Re: Collecting futures in the same actor in libprocess

2018-03-01 Thread Benjamin Mahler
Chatted offline with Chun and Meng and suggested we take an explicit
approach of using process::Sequence to ensure ordered task delivery (this
would need to be done both in the master and agent).

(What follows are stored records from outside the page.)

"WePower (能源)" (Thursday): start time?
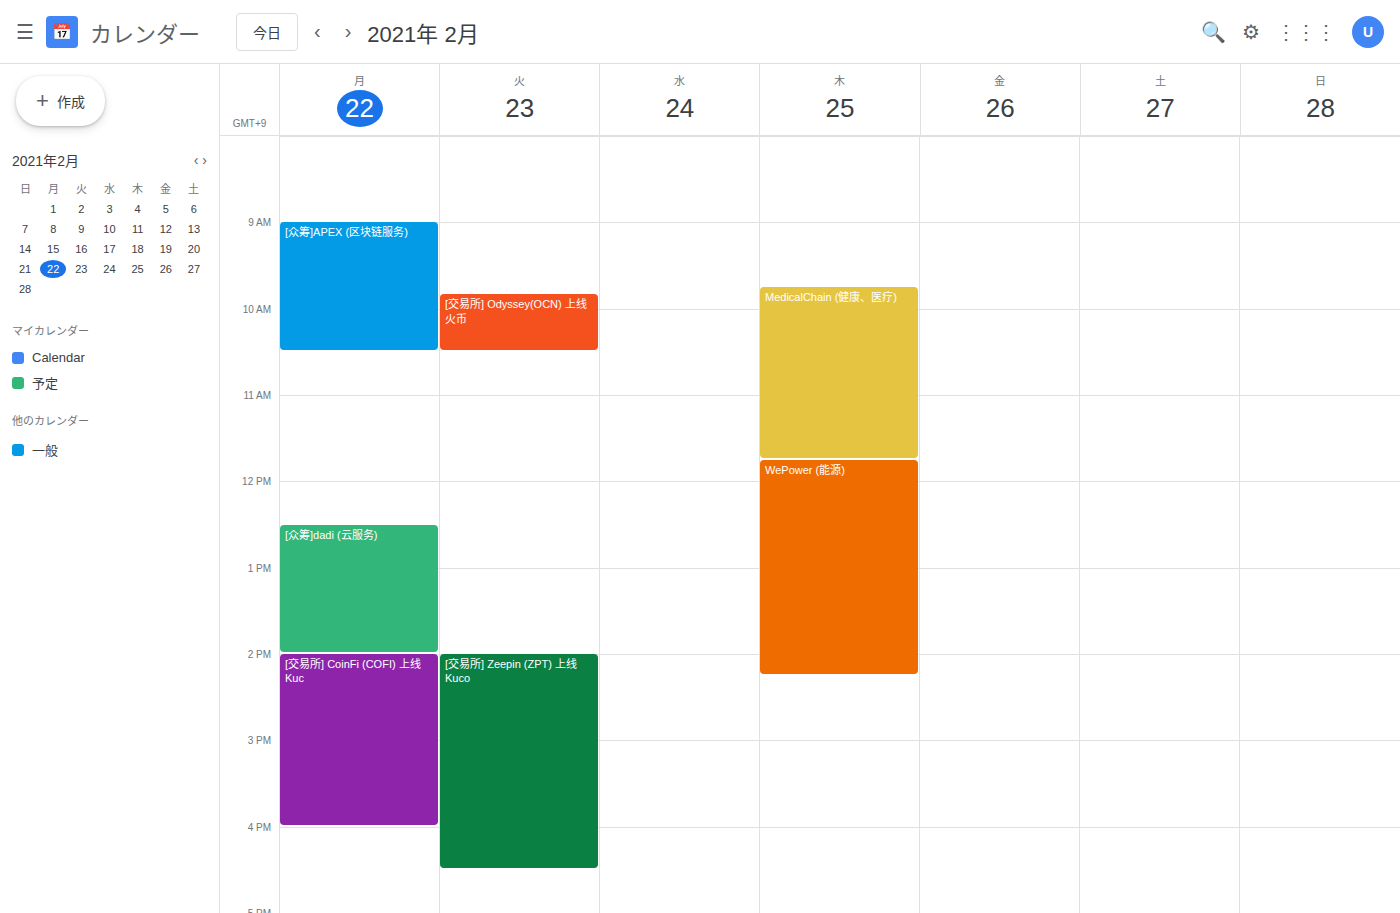
11:45 AMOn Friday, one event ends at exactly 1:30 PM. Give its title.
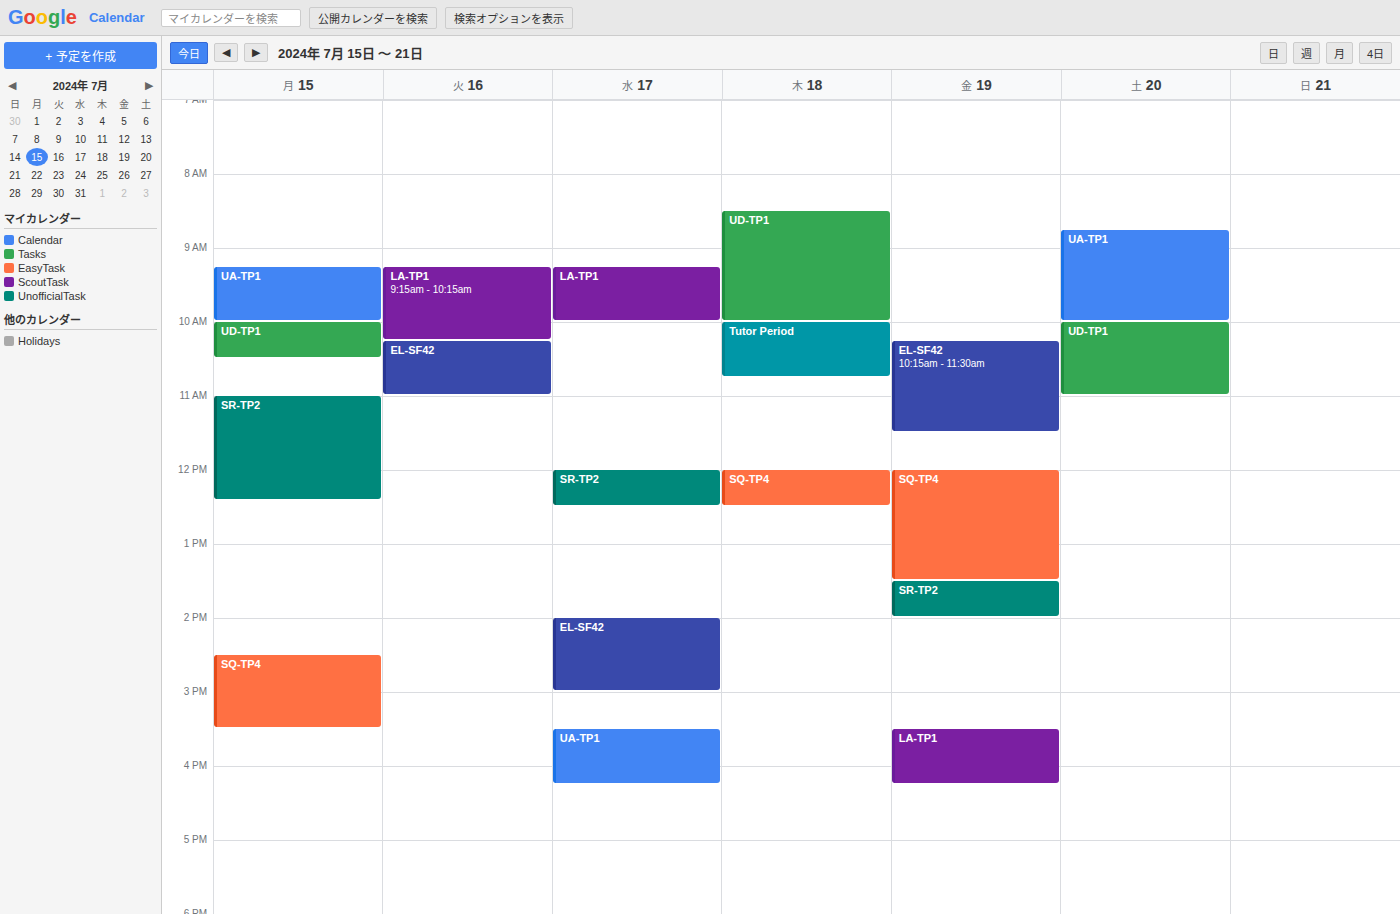
"SQ-TP4"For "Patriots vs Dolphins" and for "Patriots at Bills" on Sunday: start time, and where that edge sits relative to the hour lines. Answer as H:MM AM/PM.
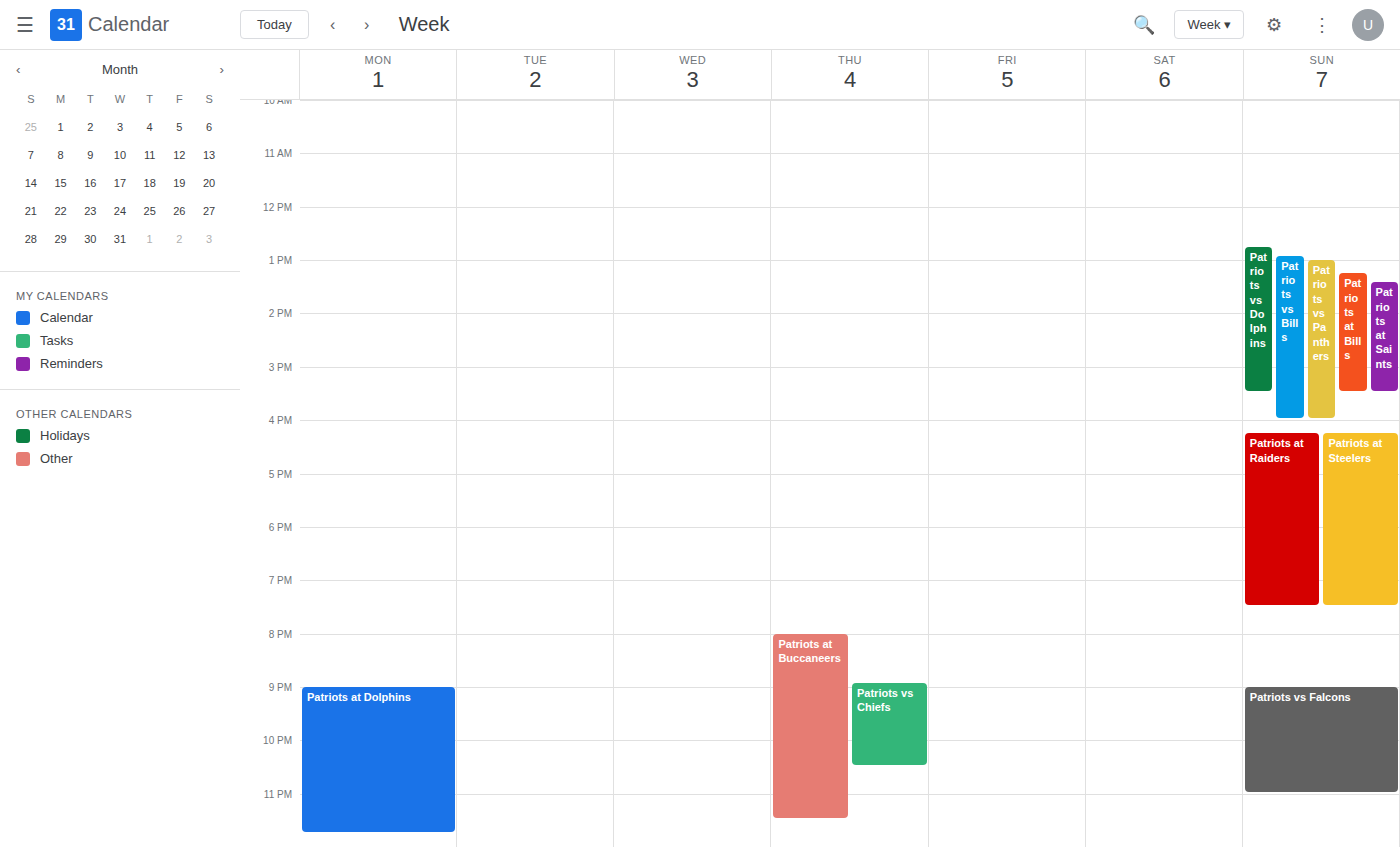
"Patriots vs Dolphins": 12:45 PM, neither: three quarters of the way from the 12 PM line to the 1 PM line. "Patriots at Bills": 1:15 PM, neither: a quarter of the way from the 1 PM line to the 2 PM line.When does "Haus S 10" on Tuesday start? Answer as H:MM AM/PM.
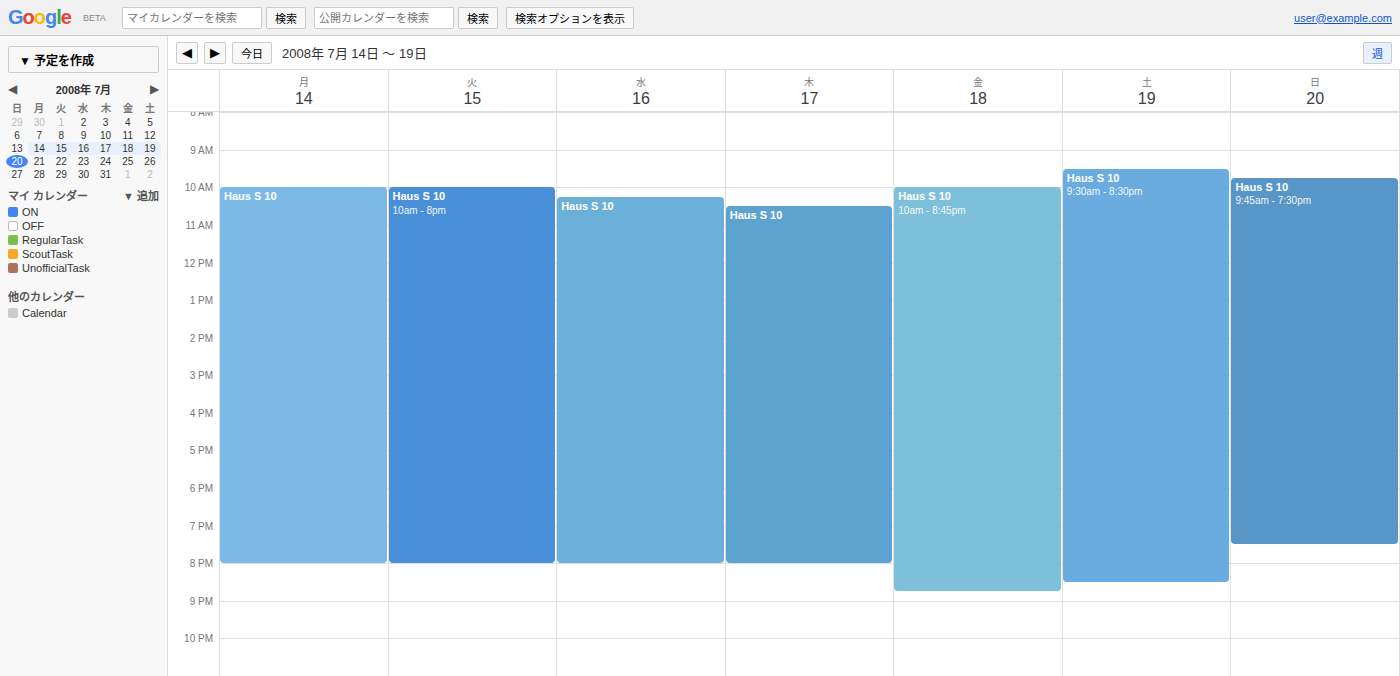
10:00 AM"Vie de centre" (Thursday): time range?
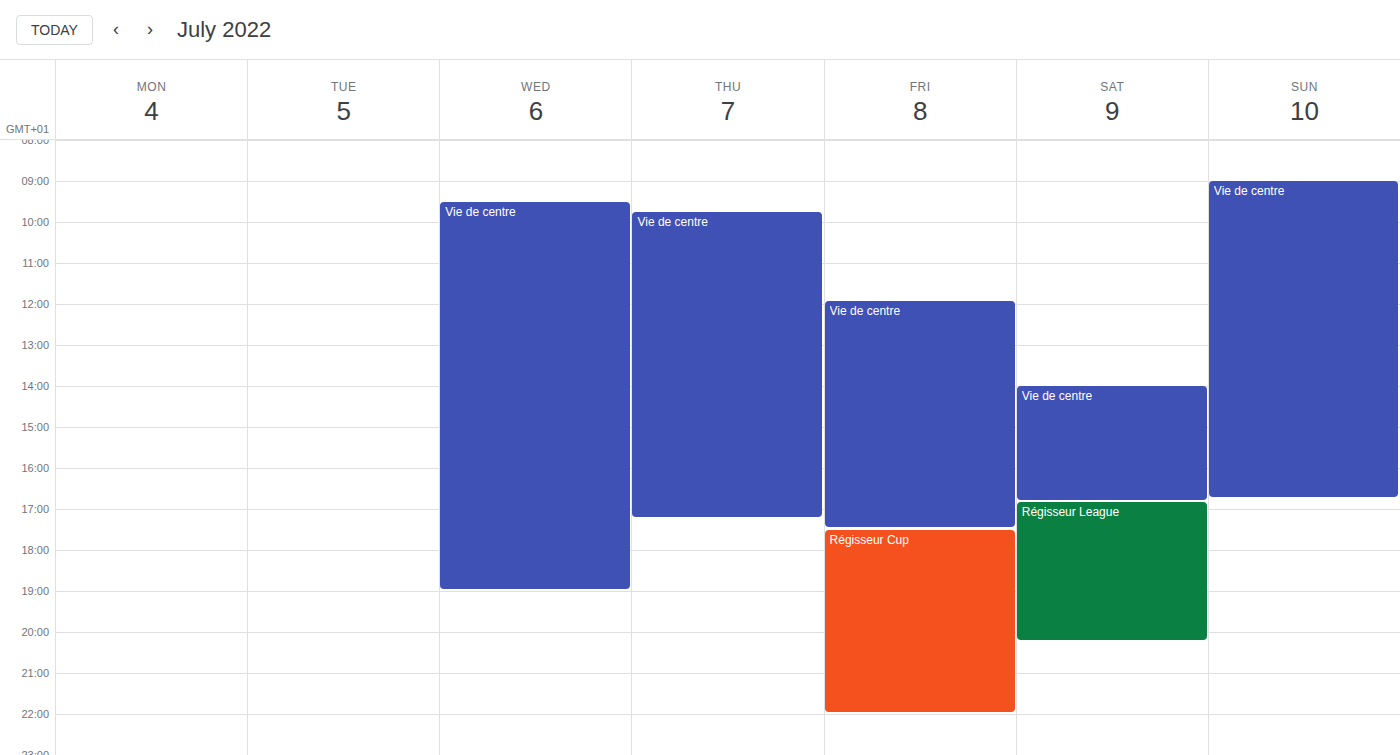
9:45 AM to 5:15 PMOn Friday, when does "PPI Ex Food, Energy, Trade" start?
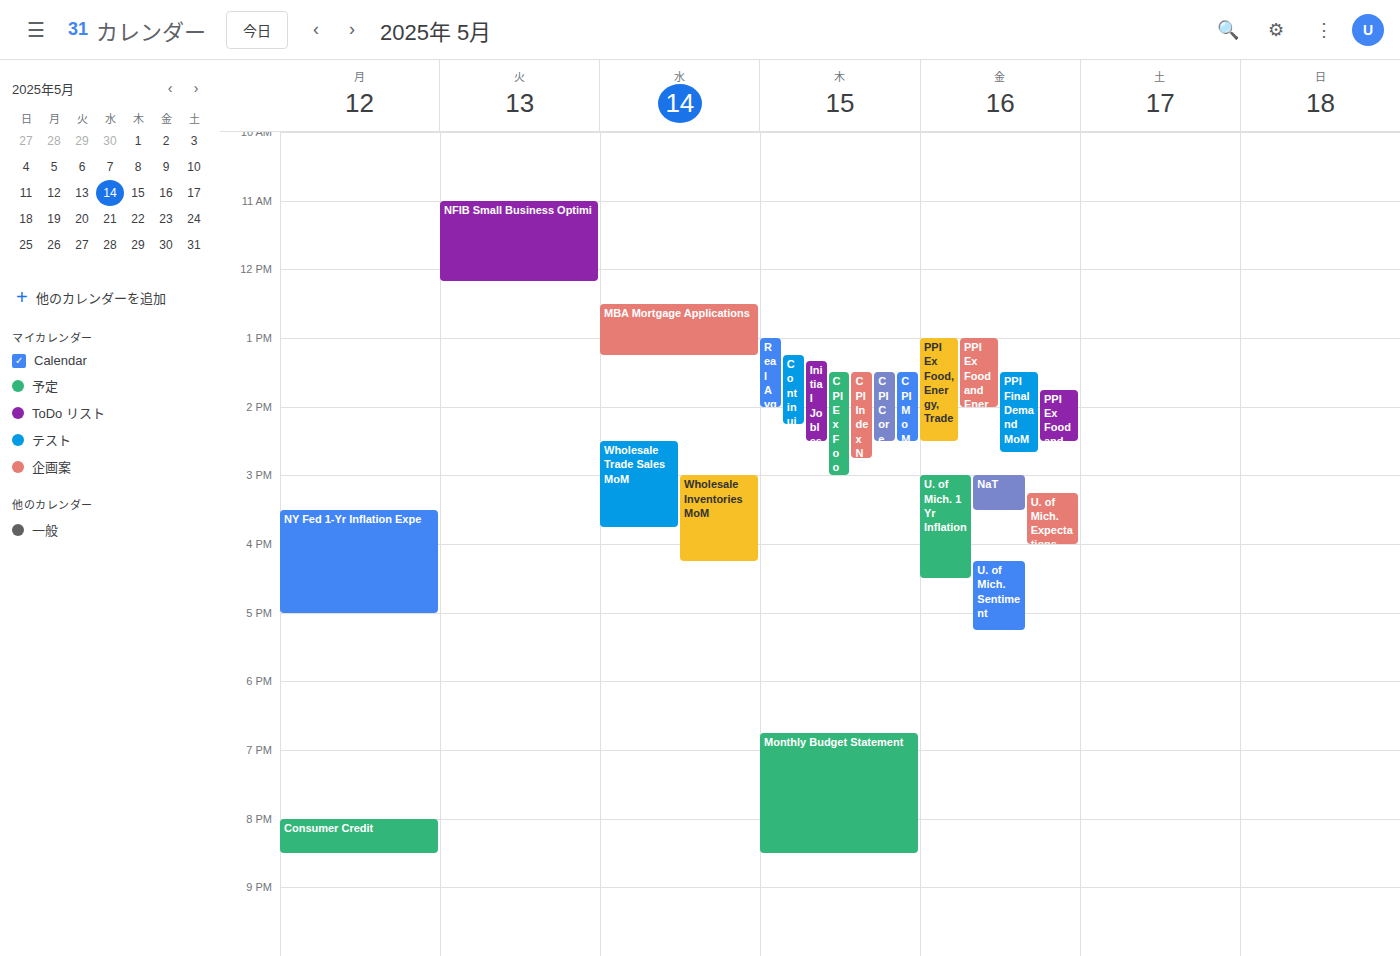
13:00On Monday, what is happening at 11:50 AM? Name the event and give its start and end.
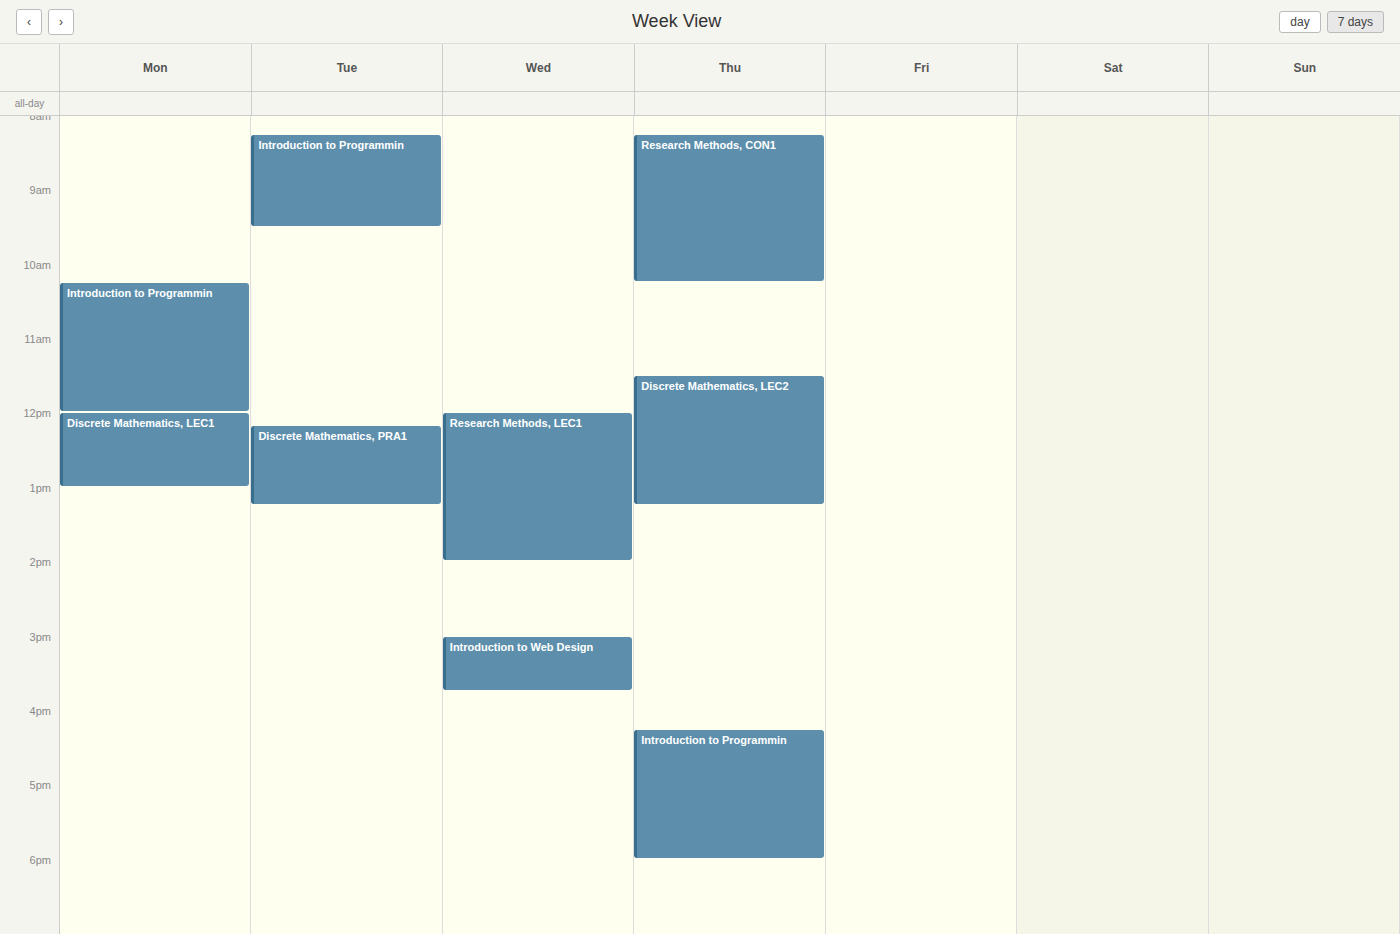
"Introduction to Programmin", 10:15 AM to 12:00 PMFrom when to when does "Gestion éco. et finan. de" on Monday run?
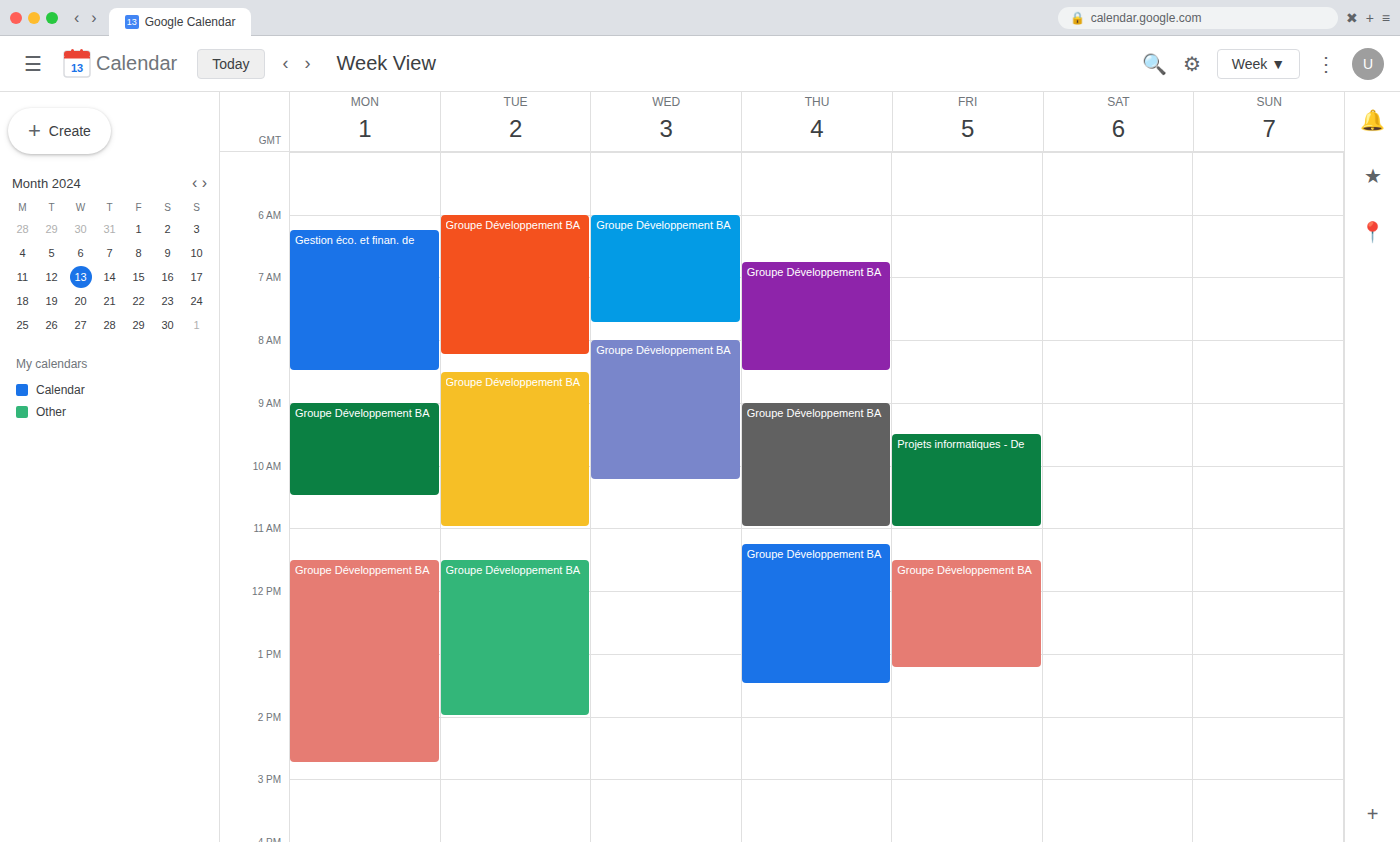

On Thu, Mar 1, 2018 at 1:17 PM, Chun-Hung Hsiao 
wrote:

> Some background for the bug AlexR and Meng found:
>
> In https://issues.apache.org/jira/browse/MESOS-1720,
> we introduce an ordering dependency between two `LAUNCH`/`LAUNCH_GROUP`
> calls to a new executor.
> The master would specify that the first call is the one to launch a new
> executor
> through the `launch_executor` field in
> `RunTaskMessage`/`RunTaskGroupMessage`,
> and the second one should use the existing executor launched by the first
> call.
> At the agent side, it will drop any task that want to launch an executor
> which is already existing,
> or any task that want to run on a non-existent executor.
>
> Running a task/task group goes through a series of continuations,
> one is `collect()` on the future that unschedule frameworks from being
> GC'ed:
> https://github.com/apache/mesos/blob/master/src/slave/slave.cpp#L2158
> another is `collect()` on task authorization:
> https://github.com/apache/mesos/blob/master/src/slave/slave.cpp#L2333
> Since these `collect()` calls run on individual actors, the futures of the
> `collect()` calls for
> two `LAUNCH`/`LAUNCH_GROUP` calls may returns out-of-order,
> even if the futures these two `collect()` wait for are satisfied in order
> (which is true).
>
> The result is that, if this race condition is triggered,
> the agent will try to run the second task/task group before the first one,
> and since the executor is supposed to be launched by the first one,
> the agent will end up sending `TASK_DROPPED` for the second call.
>
> If we can have an interface to make sure that `collect()` returns in the
> same order
> of their dependent futures, this can be avoided.
>
> On Mar 1, 2018 12:50 PM, "Benjamin Mahler"  wrote:
>
> > Could you explain the problem in more detail?
> >
> > On Thu, Mar 1, 2018 at 12:15 PM Chun-Hung Hsiao 
> > wrote:
> >
> > > Hi all,
> > >
> > > Meng found a bug in `slave.cpp`, where the proper fix requires
> collecting
> > > futures in order. Currently every `collect` call spawns it's own actor,
> > so
> > > for two `collect` calls, even though their futures are satisfied in
> > order,
> > > they may finish out-of-order. So we need some libprocess changes to
> have
> > > the ability to collect futures in the same actor. Here I have two
> > > proposals:
> > >
> > > 1. Add a new `collect` interface that takes an actor as a parameter.
> > >
> > > 2. Introduce `process::Executor::collect()` for this.
> > >
> > > Any opinion on these two options?
> > >
> >
>


Re: Collecting futures in the same actor in libprocess

2018-03-01 Thread Chun-Hung Hsiao
Some background for the bug AlexR and Meng found:

In https://issues.apache.org/jira/browse/MESOS-1720,
we introduce an ordering dependency between two `LAUNCH`/`LAUNCH_GROUP`
calls to a new executor.
The master would specify that the first call is the one to launch a new
executor
through the `launch_executor` field in
`RunTaskMessage`/`RunTaskGroupMessage`,
and the second one should use the existing executor launched by the first
call.
At the agent side, it will drop any task that want to launch an executor
which is already existing,
or any task that want to run on a non-existent executor.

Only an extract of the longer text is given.